- Ratanpur Kirkich Location in Uttar Pradesh, India
- Coordinates: 27°11′48″N 79°10′43″E﻿ / ﻿27.19676°N 79.17862°E
- Country: India
- State: Uttar Pradesh
- District: Mainpuri
- Tehsil: Bhongaon

Area
- • Total: 0.993 km^{2} (0.383 sq mi)

Population (2011)
- • Total: 932
- • Density: 939/km^{2} (2,430/sq mi)
- Time zone: UTC+5:30 (IST)

= Ratanpur Kirkich =

Village in Uttar Pradesh, India

Ratanpur Kirkich is a village in Jagir block of Mainpuri district, Uttar Pradesh. As of 2011, it had a total population of 932, in 175 households.

== Demographics ==
As of 2011, Tiksuri had a population of 913, in 165 households. This population was 52.6% male (480) and 47.4% female (433). The 0-6 age group numbered 174 (97 male and 77 female), or 19.1% of the total population. 408 residents were members of Scheduled Castes, or 44.7% of the total.

The 1981 census recorded Ratanpur Kirkich as having a population of 486 people, in 83 households.

The 1961 census recorded Ratanpur Kirkich as comprising 1 hamlet, with a total population of 404 people (215 male and 189 female), in 78 households and 54 physical houses.
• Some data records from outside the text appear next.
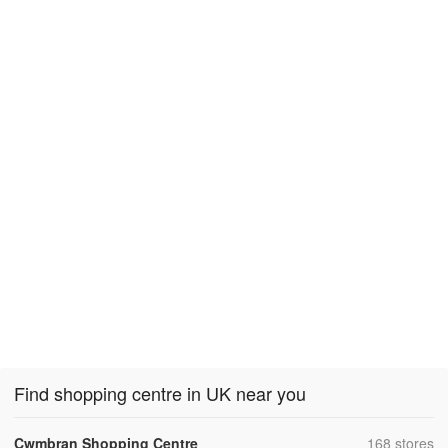
Find shopping centre in UK near you
,
Cwmbran Shopping Centre
168 stores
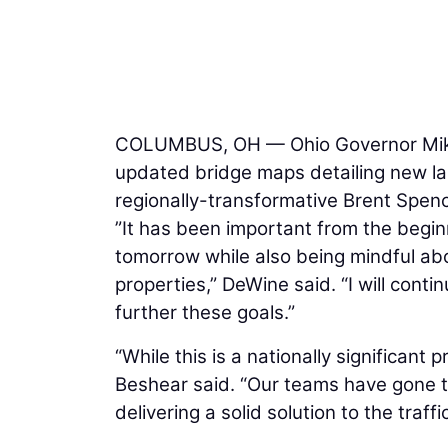
COLUMBUS, OH — Ohio Governor Mike
updated bridge maps detailing new la
regionally-transformative Brent Spenc
”It has been important from the begi
tomorrow while also being mindful abo
properties,” DeWine said. “I will conti
further these goals.”
“While this is a nationally significant 
Beshear said. “Our teams have gone to 
delivering a solid solution to the traff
The area of the village was given as 245 acres.

== Infrastructure ==
As of 2011, Ratanpur Kirkich had 1 primary school; it did not have any healthcare facilities. Drinking water was provided by hand pump; there were no public toilets. The village did not have a post office or public library; there was at least some access to electricity for all purposes. Streets were made of kachcha materials.